[Opening INPUT DATA section]

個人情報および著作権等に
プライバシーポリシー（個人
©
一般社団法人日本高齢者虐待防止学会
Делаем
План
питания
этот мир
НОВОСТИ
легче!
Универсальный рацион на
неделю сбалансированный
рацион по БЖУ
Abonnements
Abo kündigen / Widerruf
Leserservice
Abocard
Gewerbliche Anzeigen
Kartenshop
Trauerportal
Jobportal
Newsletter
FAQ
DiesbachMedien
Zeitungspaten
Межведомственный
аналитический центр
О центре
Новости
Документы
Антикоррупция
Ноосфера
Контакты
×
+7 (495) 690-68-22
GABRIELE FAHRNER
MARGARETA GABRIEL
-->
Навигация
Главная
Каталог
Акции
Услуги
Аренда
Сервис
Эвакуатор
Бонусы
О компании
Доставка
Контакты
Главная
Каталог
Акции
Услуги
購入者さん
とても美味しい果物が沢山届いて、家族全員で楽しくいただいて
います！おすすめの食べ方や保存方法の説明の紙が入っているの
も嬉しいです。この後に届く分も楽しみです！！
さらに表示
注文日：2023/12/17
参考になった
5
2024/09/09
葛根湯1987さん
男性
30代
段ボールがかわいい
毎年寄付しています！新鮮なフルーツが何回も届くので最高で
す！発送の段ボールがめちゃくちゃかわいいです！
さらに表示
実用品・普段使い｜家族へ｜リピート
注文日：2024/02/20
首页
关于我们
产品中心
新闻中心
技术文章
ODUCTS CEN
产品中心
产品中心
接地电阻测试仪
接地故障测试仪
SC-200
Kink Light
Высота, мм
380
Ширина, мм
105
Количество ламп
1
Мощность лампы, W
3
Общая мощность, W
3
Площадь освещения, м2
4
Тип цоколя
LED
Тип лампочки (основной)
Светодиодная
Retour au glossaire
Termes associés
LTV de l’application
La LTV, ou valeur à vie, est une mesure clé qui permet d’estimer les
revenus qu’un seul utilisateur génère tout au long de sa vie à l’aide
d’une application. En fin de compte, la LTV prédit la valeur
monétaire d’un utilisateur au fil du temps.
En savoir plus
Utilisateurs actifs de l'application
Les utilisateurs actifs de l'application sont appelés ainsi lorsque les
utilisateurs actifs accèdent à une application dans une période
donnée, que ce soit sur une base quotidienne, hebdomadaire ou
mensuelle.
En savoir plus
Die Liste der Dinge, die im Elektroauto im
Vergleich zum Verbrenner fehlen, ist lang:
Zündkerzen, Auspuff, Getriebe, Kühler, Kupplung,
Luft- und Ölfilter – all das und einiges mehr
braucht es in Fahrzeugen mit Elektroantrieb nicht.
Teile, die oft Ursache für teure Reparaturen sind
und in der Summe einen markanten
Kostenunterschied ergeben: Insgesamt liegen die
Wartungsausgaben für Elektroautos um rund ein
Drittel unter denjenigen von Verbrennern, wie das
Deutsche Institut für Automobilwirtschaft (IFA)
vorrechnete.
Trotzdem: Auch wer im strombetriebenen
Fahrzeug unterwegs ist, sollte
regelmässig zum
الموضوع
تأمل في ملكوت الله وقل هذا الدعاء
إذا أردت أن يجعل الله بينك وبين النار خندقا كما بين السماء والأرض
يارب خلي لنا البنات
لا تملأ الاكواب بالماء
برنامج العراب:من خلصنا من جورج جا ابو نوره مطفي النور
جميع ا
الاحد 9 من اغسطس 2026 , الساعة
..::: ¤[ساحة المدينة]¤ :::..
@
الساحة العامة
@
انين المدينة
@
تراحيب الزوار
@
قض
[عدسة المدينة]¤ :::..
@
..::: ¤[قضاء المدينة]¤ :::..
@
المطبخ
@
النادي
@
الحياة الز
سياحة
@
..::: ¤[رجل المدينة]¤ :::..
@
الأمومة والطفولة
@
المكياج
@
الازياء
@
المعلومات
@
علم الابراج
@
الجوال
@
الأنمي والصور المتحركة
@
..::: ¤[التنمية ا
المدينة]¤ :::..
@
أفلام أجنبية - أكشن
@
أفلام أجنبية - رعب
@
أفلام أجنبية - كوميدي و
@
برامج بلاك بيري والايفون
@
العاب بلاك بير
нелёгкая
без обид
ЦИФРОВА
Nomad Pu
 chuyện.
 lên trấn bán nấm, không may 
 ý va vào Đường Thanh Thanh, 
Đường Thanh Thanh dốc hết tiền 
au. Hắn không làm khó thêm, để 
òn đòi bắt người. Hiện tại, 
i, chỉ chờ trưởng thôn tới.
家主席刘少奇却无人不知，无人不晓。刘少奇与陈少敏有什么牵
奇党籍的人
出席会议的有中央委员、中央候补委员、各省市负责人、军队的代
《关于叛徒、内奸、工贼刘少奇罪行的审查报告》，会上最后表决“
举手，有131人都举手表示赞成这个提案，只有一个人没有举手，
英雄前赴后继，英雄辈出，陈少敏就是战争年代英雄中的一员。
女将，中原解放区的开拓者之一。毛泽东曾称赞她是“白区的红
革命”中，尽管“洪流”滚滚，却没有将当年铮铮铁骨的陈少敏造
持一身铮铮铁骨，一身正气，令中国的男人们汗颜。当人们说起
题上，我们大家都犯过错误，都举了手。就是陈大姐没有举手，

[Closing INPUT DATA section]

[TASK INSTRUCTIONS]
Extract every line of the listing above that contains the string "الله", treating case as significant.

[OUTPUT FOR THIS TASK]
تأمل في ملكوت الله وقل هذا الدعاء
إذا أردت أن يجعل الله بينك وبين النار خندقا كما بين السماء والأرض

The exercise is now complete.